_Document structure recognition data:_
==============================

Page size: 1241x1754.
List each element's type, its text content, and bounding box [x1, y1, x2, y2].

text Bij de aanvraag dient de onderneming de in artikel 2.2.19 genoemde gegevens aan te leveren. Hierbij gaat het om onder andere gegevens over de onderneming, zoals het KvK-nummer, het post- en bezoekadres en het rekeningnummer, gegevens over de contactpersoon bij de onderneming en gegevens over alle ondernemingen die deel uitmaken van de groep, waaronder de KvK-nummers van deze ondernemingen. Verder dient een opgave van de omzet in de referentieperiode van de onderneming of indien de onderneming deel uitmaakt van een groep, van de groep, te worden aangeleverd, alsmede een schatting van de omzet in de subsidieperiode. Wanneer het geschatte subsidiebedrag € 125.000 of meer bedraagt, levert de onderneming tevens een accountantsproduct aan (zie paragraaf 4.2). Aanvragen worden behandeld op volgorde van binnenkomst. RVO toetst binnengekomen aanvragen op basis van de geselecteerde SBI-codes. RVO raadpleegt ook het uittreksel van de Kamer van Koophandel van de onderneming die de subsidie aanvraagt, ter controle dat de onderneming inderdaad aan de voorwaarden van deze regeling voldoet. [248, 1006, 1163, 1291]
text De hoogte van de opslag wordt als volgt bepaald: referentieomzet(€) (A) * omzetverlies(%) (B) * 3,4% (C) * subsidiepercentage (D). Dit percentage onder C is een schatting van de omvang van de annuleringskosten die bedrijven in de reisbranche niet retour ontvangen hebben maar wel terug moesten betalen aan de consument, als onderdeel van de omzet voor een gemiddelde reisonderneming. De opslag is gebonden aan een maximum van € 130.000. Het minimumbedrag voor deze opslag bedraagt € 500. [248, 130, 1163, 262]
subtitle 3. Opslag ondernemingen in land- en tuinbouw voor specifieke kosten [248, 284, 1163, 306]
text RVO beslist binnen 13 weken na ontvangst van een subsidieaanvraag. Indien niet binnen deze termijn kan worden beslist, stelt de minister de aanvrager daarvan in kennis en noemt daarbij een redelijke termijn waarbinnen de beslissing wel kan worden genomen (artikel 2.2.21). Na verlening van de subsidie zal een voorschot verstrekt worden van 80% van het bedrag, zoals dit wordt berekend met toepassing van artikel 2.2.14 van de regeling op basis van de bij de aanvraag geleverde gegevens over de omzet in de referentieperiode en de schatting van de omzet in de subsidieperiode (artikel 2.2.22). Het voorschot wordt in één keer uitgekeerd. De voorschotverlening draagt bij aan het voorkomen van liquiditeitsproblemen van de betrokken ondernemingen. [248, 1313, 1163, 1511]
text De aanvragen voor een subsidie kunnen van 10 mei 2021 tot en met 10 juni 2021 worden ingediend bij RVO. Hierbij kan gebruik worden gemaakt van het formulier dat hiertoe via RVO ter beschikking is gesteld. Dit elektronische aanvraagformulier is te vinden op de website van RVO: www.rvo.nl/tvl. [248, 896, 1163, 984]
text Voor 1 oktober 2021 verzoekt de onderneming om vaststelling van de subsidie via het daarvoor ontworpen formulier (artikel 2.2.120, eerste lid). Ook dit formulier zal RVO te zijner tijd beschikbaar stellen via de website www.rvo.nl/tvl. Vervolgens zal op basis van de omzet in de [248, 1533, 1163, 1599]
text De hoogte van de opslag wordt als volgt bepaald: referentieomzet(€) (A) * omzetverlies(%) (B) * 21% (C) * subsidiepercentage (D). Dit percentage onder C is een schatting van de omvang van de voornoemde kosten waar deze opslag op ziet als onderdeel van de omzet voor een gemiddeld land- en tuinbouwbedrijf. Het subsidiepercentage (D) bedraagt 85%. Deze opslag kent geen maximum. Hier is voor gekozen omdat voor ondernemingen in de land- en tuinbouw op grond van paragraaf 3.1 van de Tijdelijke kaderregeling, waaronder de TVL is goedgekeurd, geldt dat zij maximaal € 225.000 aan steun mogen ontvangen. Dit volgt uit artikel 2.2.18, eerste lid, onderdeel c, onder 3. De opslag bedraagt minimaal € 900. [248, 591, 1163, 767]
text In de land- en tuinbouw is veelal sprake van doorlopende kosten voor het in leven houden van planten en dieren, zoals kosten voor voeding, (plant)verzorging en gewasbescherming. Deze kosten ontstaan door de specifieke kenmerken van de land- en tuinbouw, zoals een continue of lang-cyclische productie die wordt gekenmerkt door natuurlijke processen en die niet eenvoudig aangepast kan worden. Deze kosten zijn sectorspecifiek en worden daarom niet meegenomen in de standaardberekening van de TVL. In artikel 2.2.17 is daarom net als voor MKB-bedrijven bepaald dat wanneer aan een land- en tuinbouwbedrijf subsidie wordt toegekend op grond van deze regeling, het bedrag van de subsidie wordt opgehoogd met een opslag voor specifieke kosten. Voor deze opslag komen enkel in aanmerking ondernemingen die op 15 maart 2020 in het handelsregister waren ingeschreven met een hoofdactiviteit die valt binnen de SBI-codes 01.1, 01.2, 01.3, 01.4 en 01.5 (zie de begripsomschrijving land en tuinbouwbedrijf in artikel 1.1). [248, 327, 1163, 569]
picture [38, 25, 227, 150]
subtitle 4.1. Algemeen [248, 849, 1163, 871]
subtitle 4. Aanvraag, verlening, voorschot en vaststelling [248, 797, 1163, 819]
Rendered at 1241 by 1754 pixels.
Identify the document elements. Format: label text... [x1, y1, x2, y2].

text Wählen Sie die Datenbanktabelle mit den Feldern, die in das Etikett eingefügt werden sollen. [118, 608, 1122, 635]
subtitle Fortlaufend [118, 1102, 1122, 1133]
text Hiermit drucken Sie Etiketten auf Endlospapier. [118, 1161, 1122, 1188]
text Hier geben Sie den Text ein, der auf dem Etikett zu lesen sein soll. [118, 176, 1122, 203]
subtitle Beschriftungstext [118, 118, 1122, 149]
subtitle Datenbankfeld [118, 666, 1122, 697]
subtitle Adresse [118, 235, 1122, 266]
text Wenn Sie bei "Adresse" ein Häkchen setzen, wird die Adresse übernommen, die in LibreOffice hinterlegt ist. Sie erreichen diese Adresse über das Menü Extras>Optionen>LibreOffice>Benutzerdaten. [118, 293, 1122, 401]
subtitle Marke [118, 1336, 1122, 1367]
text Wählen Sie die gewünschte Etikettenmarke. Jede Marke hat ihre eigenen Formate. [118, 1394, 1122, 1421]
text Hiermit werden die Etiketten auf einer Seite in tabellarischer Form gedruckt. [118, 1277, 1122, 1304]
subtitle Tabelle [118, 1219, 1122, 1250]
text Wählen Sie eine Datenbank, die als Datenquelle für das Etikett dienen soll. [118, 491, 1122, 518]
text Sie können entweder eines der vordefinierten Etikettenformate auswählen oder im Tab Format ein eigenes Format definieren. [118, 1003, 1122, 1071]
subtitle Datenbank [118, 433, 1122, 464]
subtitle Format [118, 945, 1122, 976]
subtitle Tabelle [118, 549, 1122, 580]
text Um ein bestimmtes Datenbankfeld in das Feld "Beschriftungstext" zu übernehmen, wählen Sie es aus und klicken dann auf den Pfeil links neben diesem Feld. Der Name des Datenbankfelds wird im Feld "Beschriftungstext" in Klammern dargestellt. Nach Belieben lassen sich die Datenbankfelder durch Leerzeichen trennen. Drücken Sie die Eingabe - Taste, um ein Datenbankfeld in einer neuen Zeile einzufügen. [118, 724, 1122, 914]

==============================

_EXERCISE BRIEF:_
Once more, write out the records exactly as they are.

_OUTPUT OF THE TASK:_
Page size: 1241x1754.
List each element's type, its text content, and bounding box [x1, y1, x2, y2].

text Bij de aanvraag dient de onderneming de in artikel 2.2.19 genoemde gegevens aan te leveren. Hierbij gaat het om onder andere gegevens over de onderneming, zoals het KvK-nummer, het post- en bezoekadres en het rekeningnummer, gegevens over de contactpersoon bij de onderneming en gegevens over alle ondernemingen die deel uitmaken van de groep, waaronder de KvK-nummers van deze ondernemingen. Verder dient een opgave van de omzet in de referentieperiode van de onderneming of indien de onderneming deel uitmaakt van een groep, van de groep, te worden aangeleverd, alsmede een schatting van de omzet in de subsidieperiode. Wanneer het geschatte subsidiebedrag € 125.000 of meer bedraagt, levert de onderneming tevens een accountantsproduct aan (zie paragraaf 4.2). Aanvragen worden behandeld op volgorde van binnenkomst. RVO toetst binnengekomen aanvragen op basis van de geselecteerde SBI-codes. RVO raadpleegt ook het uittreksel van de Kamer van Koophandel van de onderneming die de subsidie aanvraagt, ter controle dat de onderneming inderdaad aan de voorwaarden van deze regeling voldoet. [248, 1006, 1163, 1291]
text De hoogte van de opslag wordt als volgt bepaald: referentieomzet(€) (A) * omzetverlies(%) (B) * 3,4% (C) * subsidiepercentage (D). Dit percentage onder C is een schatting van de omvang van de annuleringskosten die bedrijven in de reisbranche niet retour ontvangen hebben maar wel terug moesten betalen aan de consument, als onderdeel van de omzet voor een gemiddelde reisonderneming. De opslag is gebonden aan een maximum van € 130.000. Het minimumbedrag voor deze opslag bedraagt € 500. [248, 130, 1163, 262]
subtitle 3. Opslag ondernemingen in land- en tuinbouw voor specifieke kosten [248, 284, 1163, 306]
text RVO beslist binnen 13 weken na ontvangst van een subsidieaanvraag. Indien niet binnen deze termijn kan worden beslist, stelt de minister de aanvrager daarvan in kennis en noemt daarbij een redelijke termijn waarbinnen de beslissing wel kan worden genomen (artikel 2.2.21). Na verlening van de subsidie zal een voorschot verstrekt worden van 80% van het bedrag, zoals dit wordt berekend met toepassing van artikel 2.2.14 van de regeling op basis van de bij de aanvraag geleverde gegevens over de omzet in de referentieperiode en de schatting van de omzet in de subsidieperiode (artikel 2.2.22). Het voorschot wordt in één keer uitgekeerd. De voorschotverlening draagt bij aan het voorkomen van liquiditeitsproblemen van de betrokken ondernemingen. [248, 1313, 1163, 1511]
text De aanvragen voor een subsidie kunnen van 10 mei 2021 tot en met 10 juni 2021 worden ingediend bij RVO. Hierbij kan gebruik worden gemaakt van het formulier dat hiertoe via RVO ter beschikking is gesteld. Dit elektronische aanvraagformulier is te vinden op de website van RVO: www.rvo.nl/tvl. [248, 896, 1163, 984]
text Voor 1 oktober 2021 verzoekt de onderneming om vaststelling van de subsidie via het daarvoor ontworpen formulier (artikel 2.2.120, eerste lid). Ook dit formulier zal RVO te zijner tijd beschikbaar stellen via de website www.rvo.nl/tvl. Vervolgens zal op basis van de omzet in de [248, 1533, 1163, 1599]
text De hoogte van de opslag wordt als volgt bepaald: referentieomzet(€) (A) * omzetverlies(%) (B) * 21% (C) * subsidiepercentage (D). Dit percentage onder C is een schatting van de omvang van de voornoemde kosten waar deze opslag op ziet als onderdeel van de omzet voor een gemiddeld land- en tuinbouwbedrijf. Het subsidiepercentage (D) bedraagt 85%. Deze opslag kent geen maximum. Hier is voor gekozen omdat voor ondernemingen in de land- en tuinbouw op grond van paragraaf 3.1 van de Tijdelijke kaderregeling, waaronder de TVL is goedgekeurd, geldt dat zij maximaal € 225.000 aan steun mogen ontvangen. Dit volgt uit artikel 2.2.18, eerste lid, onderdeel c, onder 3. De opslag bedraagt minimaal € 900. [248, 591, 1163, 767]
text In de land- en tuinbouw is veelal sprake van doorlopende kosten voor het in leven houden van planten en dieren, zoals kosten voor voeding, (plant)verzorging en gewasbescherming. Deze kosten ontstaan door de specifieke kenmerken van de land- en tuinbouw, zoals een continue of lang-cyclische productie die wordt gekenmerkt door natuurlijke processen en die niet eenvoudig aangepast kan worden. Deze kosten zijn sectorspecifiek en worden daarom niet meegenomen in de standaardberekening van de TVL. In artikel 2.2.17 is daarom net als voor MKB-bedrijven bepaald dat wanneer aan een land- en tuinbouwbedrijf subsidie wordt toegekend op grond van deze regeling, het bedrag van de subsidie wordt opgehoogd met een opslag voor specifieke kosten. Voor deze opslag komen enkel in aanmerking ondernemingen die op 15 maart 2020 in het handelsregister waren ingeschreven met een hoofdactiviteit die valt binnen de SBI-codes 01.1, 01.2, 01.3, 01.4 en 01.5 (zie de begripsomschrijving land en tuinbouwbedrijf in artikel 1.1). [248, 327, 1163, 569]
picture [38, 25, 227, 150]
subtitle 4.1. Algemeen [248, 849, 1163, 871]
subtitle 4. Aanvraag, verlening, voorschot en vaststelling [248, 797, 1163, 819]
Rendered at 1241 by 1754 pixels.
Identify the document elements. Format: label text... [x1, y1, x2, y2].

text Wählen Sie die Datenbanktabelle mit den Feldern, die in das Etikett eingefügt werden sollen. [118, 608, 1122, 635]
subtitle Fortlaufend [118, 1102, 1122, 1133]
text Hiermit drucken Sie Etiketten auf Endlospapier. [118, 1161, 1122, 1188]
text Hier geben Sie den Text ein, der auf dem Etikett zu lesen sein soll. [118, 176, 1122, 203]
subtitle Beschriftungstext [118, 118, 1122, 149]
subtitle Datenbankfeld [118, 666, 1122, 697]
subtitle Adresse [118, 235, 1122, 266]
text Wenn Sie bei "Adresse" ein Häkchen setzen, wird die Adresse übernommen, die in LibreOffice hinterlegt ist. Sie erreichen diese Adresse über das Menü Extras>Optionen>LibreOffice>Benutzerdaten. [118, 293, 1122, 401]
subtitle Marke [118, 1336, 1122, 1367]
text Wählen Sie die gewünschte Etikettenmarke. Jede Marke hat ihre eigenen Formate. [118, 1394, 1122, 1421]
text Hiermit werden die Etiketten auf einer Seite in tabellarischer Form gedruckt. [118, 1277, 1122, 1304]
subtitle Tabelle [118, 1219, 1122, 1250]
text Wählen Sie eine Datenbank, die als Datenquelle für das Etikett dienen soll. [118, 491, 1122, 518]
text Sie können entweder eines der vordefinierten Etikettenformate auswählen oder im Tab Format ein eigenes Format definieren. [118, 1003, 1122, 1071]
subtitle Datenbank [118, 433, 1122, 464]
subtitle Format [118, 945, 1122, 976]
subtitle Tabelle [118, 549, 1122, 580]
text Um ein bestimmtes Datenbankfeld in das Feld "Beschriftungstext" zu übernehmen, wählen Sie es aus und klicken dann auf den Pfeil links neben diesem Feld. Der Name des Datenbankfelds wird im Feld "Beschriftungstext" in Klammern dargestellt. Nach Belieben lassen sich die Datenbankfelder durch Leerzeichen trennen. Drücken Sie die Eingabe - Taste, um ein Datenbankfeld in einer neuen Zeile einzufügen. [118, 724, 1122, 914]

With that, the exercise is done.